La présence massive des femmes témoigne de leur désarroi. À défaut d’autres interlocuteurs, elles se sont adressées aux chercheurs en tant que représentants des pouvoirs publics : elles étaient d’accord pour mettre le préservatif, mais elles n’avaient même pas la sécurité sociale. La recherche ne devait pas se limiter au préservatif, elle devait porter sur tous leurs problèmes de santé. Lydia qui mène la négociation impose que les femmes soient parties prenantes de la recherche comme de l’action de prévention.
Écrire une lettre individuelle n’a rien d’une évidence. Il faut surmonter la peur de l’écrit, qui rappelle les humiliations de l’école. Il faut être sûr de soi, assumer qui l’on est. Il faut enfin se donner le temps de la réflexion. Dans la rue, c’est une véritable gageure. Pour Lydia, il n’y avait là rien d’insurmontable. S’adresser au ministre de la Santé est un acte solennel.
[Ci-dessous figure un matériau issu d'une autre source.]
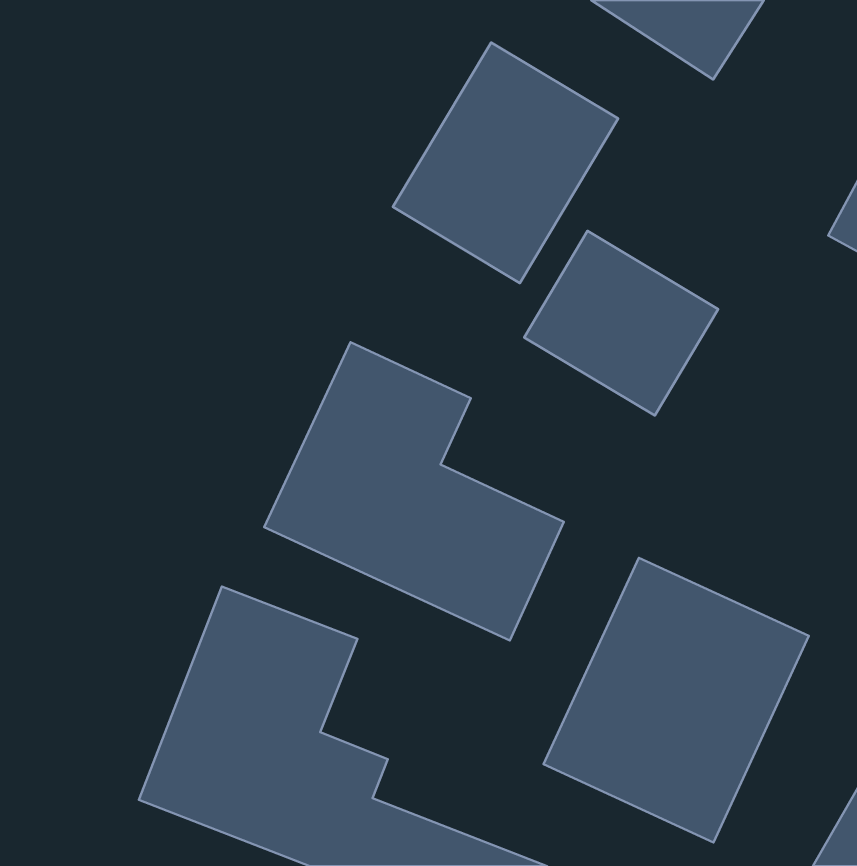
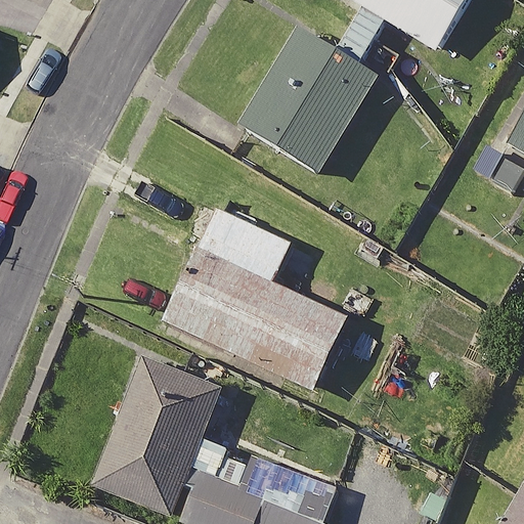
building: [524,231,718,415] -> none
building: [544,558,809,842] -> none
L’effort qu’il exigeait de chacune était à la mesure de leur exigence d’être respectée au même titre que n’importe quelle femme, et rue Saint-Denis, cette exigence-là était collective.
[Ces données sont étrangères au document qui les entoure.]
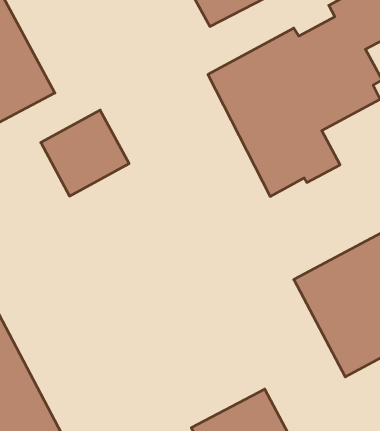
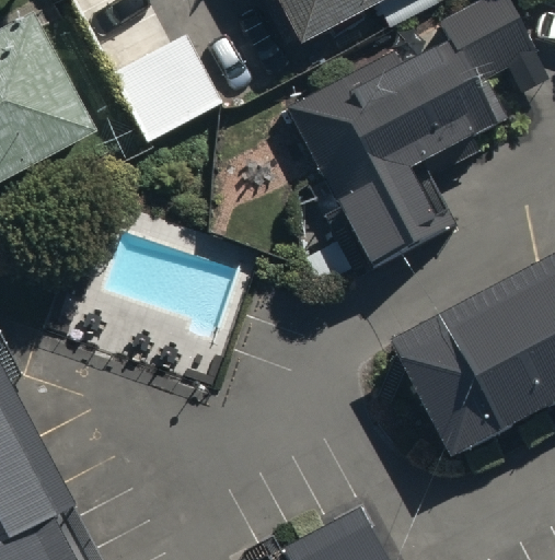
building: [41,110,129,196] -> [109,32,220,139]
Les cinquante lettres recueillies de janvier à avril 1990 ont été lues, commentées et discutées dans la rue. Ce qu’écrivent les femmes, c’est ce qu’elles se disent entre elles. Le préservatif, bien sûr elles sont « pour », encore faut-il savoir l’imposer au client. Un à un, elles abordent les problèmes qui les préoccupent, les enfants, le logement, les papiers, la carte de séjour pour les étrangères. Tous ces problèmes sont liés au statut de la prostitution. Certaines regrettent les maisons closes, d’autres se réfèrent aux Eros center ou bien se veulent profession libérale. Il n’y a donc pas de consensus sur le statut de la prostitution, mais qu’elle soit vécue comme un choix ou comme une contrainte, quelques revendications, communes à toutes, apparaissent listées dans ces cahiers : « La sécurité sociale pour toutes, plus de PV pour racolage, un endroit pour travailler dans l’hygiène et la sécurité. » Du moins auront-elles contribué à la suppression ultérieure des PV pour racolage passif — la seule mesure spécifique qu’elles auront obtenue. L’accès à la protection sociale est plus légitime encore, ce devrait même être une priorité de santé publique, mais en 1990, la sécurité sociale est encore liée pour une grande part à l’emploi, et la reconnaissance de la prostitution comme travail est précisément ce qui leur est refusé. Du moins « le droit à la santé de tous et de toutes » a-t-il été affirmé sur la page de garde des cahiers. Le mot « droit » est comme un sésame, il ouvre à d’autres revendications : « On a des droits » écrit Lydia, « les mêmes droits que les autres femmes » répondent en écho Ingrid, Claudia ou Sylvie. Or « nous sommes traquées comme des bêtes » dénonce Lydie et les Ghanéennes de conclure leur lettre collective : « We women, cannot live as criminal. » La recherche-action de 1990 se concluait par un appel à un renouveau de la politique publique. L’appel est plus jamais d’actualité.